/---

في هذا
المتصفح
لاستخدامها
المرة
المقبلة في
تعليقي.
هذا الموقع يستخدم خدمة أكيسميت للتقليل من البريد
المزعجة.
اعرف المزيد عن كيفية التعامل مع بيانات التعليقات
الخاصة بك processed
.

\---

### WHAT NEEDS TO BE DONE
Give every entry again in full, precisely as written above.

### ANSWER AREA
في هذا
المتصفح
لاستخدامها
المرة
المقبلة في
تعليقي.
هذا الموقع يستخدم خدمة أكيسميت للتقليل من البريد
المزعجة.
اعرف المزيد عن كيفية التعامل مع بيانات التعليقات
الخاصة بك processed
.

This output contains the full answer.